I think I may have mentioned it before, but I shop like a skinny billionaire. I’m neither skinny, nor rich, but there we are. I decided I was due some treats so went on to one of my favourite websites, BrandAlley. That’s often where I stock up on my favourite denim brands as you often get discounts along the lines of 80% – can’t argue with that, right? – and I went on to finally get that Stella McCartney bag I’ve been lusting after for YEARS. No really, I’ve been in love with it for a very long time. So I went for it. There were other reasons and circumstances, but let’s just say I felt I deserved it. I also went for a diamond necklace that was reduced from £2,800 to just under £500 – I mean, if that’s not a bargain I don’t know what is. Extravagant, perhaps, but sometimes you’ve just got to live a little.
Turns out I didn’t love the necklace (Stella and I are very much in love though) and even at the reduced price I think you need to fall in love to even POSSIBLY be able to justify the cost. So I returned it. Heard nothing and called up a few weeks later to check they’d at least received it. Yes, they had. I was told the refund was being processed. Just over two weeks later it has still not been paid out to me so I rang up.
Suddenly they’re claiming that it’s not been marked as received by the warehouse and I head straight into major anxiety. It’s not like I can just throw £500 at someone just for the hell of it. I was put on hold for what felt like an eternity during which I felt so stressed I almost had a mini stroke. Finally another person comes on the line and apologises profusely. A mistake their end, all is well and good, and the refund will be paid out immediately. Peh-f*cken-phew.

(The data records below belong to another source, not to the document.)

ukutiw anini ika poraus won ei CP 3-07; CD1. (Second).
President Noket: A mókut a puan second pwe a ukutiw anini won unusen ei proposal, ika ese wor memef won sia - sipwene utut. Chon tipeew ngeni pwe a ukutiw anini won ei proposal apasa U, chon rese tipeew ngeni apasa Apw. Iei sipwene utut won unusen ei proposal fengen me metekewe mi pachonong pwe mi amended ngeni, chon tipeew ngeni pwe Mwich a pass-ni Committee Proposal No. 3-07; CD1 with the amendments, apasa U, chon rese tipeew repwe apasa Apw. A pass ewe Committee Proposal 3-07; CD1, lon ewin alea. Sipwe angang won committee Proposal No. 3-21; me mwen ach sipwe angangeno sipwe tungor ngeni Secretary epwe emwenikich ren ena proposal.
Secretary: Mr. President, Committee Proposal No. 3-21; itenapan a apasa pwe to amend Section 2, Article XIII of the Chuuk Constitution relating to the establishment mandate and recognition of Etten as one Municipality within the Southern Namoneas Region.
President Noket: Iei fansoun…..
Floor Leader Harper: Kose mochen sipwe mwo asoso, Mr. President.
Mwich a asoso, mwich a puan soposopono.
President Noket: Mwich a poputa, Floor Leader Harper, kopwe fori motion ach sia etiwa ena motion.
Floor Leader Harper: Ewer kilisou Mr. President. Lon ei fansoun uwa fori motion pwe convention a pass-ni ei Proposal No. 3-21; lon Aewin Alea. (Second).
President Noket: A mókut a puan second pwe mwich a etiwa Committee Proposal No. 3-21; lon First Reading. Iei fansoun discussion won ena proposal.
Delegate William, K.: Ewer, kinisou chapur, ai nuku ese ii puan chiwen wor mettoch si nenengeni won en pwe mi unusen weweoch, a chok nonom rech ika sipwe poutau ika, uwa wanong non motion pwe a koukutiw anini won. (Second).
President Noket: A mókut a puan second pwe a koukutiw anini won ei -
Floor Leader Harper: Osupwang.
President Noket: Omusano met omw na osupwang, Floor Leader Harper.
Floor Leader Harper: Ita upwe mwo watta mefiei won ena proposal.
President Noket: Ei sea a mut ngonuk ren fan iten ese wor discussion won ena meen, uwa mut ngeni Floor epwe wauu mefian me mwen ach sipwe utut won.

In other news, I have now decided to go on a juice fast. Jesus fkn Christ, anyone reading this will think I’m rolling in it – which is NOT the case – but I’m getting hitched and so why not enjoy a few frivolous flights of fancy? Five days of fruit and vegetable juices only. I’m hopeful these will taste GOOD. The Master Cleanse, aka the urine of Satan, did NOT. Amazingly, B is still drinking the stuff and HE is the one who doesn’t much like the kick of chilli, or in this case, cayenne pepper. Still not fussed about weight but really keen to see if it really does you as much good as the reviews and sales blurbs claim. I’m half hoping I’ll emerge from the five days looking 10 years younger.